Stored dataset items
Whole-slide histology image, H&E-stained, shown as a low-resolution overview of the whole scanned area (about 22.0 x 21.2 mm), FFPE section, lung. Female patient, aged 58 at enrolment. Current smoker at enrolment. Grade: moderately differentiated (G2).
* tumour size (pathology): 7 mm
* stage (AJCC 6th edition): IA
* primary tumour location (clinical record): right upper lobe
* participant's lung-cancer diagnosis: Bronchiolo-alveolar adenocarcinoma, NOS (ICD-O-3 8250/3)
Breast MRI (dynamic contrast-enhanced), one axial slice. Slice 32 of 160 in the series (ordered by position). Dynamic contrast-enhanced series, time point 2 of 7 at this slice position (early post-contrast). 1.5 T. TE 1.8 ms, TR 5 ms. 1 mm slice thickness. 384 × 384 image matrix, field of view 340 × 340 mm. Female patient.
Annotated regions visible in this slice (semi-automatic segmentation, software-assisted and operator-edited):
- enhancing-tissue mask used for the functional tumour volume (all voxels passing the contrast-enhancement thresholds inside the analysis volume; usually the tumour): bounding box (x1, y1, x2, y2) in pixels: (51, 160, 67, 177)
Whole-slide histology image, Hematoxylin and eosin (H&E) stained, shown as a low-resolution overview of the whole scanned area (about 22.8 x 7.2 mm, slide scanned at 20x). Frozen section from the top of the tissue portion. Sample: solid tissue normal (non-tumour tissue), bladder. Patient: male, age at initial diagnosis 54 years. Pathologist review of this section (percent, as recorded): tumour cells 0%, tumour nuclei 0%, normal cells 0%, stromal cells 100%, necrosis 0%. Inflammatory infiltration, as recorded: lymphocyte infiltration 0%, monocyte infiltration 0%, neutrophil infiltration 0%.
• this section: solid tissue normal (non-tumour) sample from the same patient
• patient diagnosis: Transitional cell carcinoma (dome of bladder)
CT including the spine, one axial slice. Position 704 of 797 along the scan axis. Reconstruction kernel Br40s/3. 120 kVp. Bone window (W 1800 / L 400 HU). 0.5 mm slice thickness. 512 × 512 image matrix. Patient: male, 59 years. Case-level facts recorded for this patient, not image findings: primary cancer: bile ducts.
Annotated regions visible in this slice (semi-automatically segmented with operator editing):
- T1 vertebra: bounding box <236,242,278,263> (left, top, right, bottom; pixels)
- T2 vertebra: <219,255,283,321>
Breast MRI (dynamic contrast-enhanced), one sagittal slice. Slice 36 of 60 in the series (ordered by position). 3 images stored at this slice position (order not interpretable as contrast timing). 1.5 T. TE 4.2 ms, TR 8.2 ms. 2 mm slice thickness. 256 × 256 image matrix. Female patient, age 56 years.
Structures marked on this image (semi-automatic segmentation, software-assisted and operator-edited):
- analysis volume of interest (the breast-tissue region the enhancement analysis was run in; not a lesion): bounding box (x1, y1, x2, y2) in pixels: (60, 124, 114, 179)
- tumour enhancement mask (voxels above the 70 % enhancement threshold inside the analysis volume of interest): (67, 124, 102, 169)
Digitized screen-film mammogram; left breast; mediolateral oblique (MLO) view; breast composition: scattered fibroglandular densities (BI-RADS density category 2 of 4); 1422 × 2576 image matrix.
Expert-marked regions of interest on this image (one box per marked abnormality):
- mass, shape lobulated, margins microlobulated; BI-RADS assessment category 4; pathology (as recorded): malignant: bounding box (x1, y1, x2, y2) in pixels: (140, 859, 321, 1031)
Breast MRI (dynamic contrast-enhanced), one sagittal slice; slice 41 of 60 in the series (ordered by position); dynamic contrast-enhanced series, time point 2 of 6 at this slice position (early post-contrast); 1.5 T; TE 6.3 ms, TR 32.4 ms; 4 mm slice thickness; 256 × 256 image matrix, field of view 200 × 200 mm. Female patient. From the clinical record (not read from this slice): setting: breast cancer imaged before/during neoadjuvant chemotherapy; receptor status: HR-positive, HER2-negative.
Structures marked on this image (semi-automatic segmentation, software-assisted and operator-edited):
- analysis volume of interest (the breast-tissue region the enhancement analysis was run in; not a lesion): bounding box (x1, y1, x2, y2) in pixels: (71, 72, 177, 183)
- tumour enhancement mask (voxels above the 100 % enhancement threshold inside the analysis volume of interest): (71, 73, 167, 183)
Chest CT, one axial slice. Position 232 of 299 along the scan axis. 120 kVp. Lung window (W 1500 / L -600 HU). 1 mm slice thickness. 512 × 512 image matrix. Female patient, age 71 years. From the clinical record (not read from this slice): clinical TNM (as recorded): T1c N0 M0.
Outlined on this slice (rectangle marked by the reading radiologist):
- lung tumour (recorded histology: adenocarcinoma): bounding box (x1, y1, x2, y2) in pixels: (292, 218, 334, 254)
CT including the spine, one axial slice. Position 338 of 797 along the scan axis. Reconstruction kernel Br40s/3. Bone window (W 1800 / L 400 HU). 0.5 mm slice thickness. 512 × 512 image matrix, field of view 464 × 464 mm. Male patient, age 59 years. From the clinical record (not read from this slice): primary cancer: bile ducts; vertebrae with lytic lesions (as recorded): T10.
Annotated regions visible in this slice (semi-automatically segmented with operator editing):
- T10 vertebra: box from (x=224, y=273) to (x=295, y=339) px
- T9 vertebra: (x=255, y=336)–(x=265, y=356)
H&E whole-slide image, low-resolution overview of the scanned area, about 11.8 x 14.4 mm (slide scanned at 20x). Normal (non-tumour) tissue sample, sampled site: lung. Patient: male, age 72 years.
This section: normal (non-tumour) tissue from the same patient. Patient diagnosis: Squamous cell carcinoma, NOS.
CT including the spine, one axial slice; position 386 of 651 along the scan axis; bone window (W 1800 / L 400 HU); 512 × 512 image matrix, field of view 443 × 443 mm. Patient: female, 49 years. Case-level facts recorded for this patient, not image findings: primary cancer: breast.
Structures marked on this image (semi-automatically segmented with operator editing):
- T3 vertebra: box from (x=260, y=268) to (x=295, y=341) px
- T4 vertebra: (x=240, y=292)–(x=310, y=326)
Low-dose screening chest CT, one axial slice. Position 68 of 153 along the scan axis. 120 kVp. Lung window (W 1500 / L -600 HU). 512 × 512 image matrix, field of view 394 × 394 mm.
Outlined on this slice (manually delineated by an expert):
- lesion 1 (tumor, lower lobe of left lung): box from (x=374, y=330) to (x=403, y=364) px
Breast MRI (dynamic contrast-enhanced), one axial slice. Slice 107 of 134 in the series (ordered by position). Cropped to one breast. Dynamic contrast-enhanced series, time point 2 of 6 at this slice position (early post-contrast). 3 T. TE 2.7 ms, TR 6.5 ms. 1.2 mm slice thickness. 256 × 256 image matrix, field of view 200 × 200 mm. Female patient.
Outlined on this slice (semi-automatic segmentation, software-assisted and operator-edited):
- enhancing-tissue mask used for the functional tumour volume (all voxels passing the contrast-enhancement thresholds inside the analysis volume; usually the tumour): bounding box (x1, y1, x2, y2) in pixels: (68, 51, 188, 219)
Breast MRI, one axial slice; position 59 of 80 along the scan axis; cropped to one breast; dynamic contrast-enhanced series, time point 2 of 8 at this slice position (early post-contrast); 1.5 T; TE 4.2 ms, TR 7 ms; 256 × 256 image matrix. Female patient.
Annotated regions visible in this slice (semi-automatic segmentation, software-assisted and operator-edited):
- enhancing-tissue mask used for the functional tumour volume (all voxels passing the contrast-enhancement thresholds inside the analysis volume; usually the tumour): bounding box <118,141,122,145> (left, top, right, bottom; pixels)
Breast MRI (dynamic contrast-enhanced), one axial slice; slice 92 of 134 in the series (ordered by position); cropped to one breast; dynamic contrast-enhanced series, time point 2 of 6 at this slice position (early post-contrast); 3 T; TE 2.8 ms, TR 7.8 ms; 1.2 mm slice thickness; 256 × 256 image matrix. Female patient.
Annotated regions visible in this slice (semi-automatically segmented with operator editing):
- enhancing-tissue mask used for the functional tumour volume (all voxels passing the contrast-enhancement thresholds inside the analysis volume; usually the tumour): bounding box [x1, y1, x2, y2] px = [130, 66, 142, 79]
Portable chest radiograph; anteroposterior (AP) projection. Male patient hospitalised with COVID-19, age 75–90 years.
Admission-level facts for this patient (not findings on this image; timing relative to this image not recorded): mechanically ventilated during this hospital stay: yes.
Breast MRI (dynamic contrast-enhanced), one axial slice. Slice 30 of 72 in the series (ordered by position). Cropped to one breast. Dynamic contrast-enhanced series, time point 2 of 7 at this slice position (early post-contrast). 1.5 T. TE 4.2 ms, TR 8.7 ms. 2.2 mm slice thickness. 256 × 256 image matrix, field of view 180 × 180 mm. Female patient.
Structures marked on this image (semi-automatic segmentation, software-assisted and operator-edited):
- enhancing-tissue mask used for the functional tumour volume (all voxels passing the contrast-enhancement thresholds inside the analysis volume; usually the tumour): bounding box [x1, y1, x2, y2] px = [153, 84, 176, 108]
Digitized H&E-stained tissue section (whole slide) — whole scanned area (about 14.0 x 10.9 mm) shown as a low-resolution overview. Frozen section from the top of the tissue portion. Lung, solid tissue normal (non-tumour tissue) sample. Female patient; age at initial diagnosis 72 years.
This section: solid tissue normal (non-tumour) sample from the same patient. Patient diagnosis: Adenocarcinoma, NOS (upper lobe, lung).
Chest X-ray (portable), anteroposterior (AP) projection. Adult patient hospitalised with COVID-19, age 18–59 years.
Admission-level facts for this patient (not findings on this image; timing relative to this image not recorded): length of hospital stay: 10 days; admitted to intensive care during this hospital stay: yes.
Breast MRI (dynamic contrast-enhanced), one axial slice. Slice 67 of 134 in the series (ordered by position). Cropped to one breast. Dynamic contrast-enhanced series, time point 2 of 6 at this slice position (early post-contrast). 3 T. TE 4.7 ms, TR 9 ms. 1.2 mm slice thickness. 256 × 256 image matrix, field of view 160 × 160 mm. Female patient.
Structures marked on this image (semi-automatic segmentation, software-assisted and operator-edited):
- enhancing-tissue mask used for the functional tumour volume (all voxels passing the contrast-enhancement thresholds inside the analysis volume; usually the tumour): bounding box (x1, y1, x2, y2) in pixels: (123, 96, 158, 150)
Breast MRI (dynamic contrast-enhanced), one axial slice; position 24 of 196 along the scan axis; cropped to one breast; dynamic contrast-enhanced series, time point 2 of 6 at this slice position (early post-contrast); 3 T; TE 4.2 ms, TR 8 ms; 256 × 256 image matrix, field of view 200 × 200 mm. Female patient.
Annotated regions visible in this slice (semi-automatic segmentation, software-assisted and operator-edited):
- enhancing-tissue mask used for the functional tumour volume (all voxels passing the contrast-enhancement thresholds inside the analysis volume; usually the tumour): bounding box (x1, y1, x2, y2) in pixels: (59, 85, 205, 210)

Problem details >>
Working through the entries above, copy every line in which "diagnosis" is found.

Task solution >>
* participant's lung-cancer diagnosis: Bronchiolo-alveolar adenocarcinoma, NOS (ICD-O-3 8250/3)
Whole-slide histology image, Hematoxylin and eosin (H&E) stained, shown as a low-resolution overview of the whole scanned area (about 22.8 x 7.2 mm, slide scanned at 20x). Frozen section from the top of the tissue portion. Sample: solid tissue normal (non-tumour tissue), bladder. Patient: male, age at initial diagnosis 54 years. Pathologist review of this section (percent, as recorded): tumour cells 0%, tumour nuclei 0%, normal cells 0%, stromal cells 100%, necrosis 0%. Inflammatory infiltration, as recorded: lymphocyte infiltration 0%, monocyte infiltration 0%, neutrophil infiltration 0%.
• patient diagnosis: Transitional cell carcinoma (dome of bladder)
This section: normal (non-tumour) tissue from the same patient. Patient diagnosis: Squamous cell carcinoma, NOS.
Digitized H&E-stained tissue section (whole slide) — whole scanned area (about 14.0 x 10.9 mm) shown as a low-resolution overview. Frozen section from the top of the tissue portion. Lung, solid tissue normal (non-tumour tissue) sample. Female patient; age at initial diagnosis 72 years.
This section: solid tissue normal (non-tumour) sample from the same patient. Patient diagnosis: Adenocarcinoma, NOS (upper lobe, lung).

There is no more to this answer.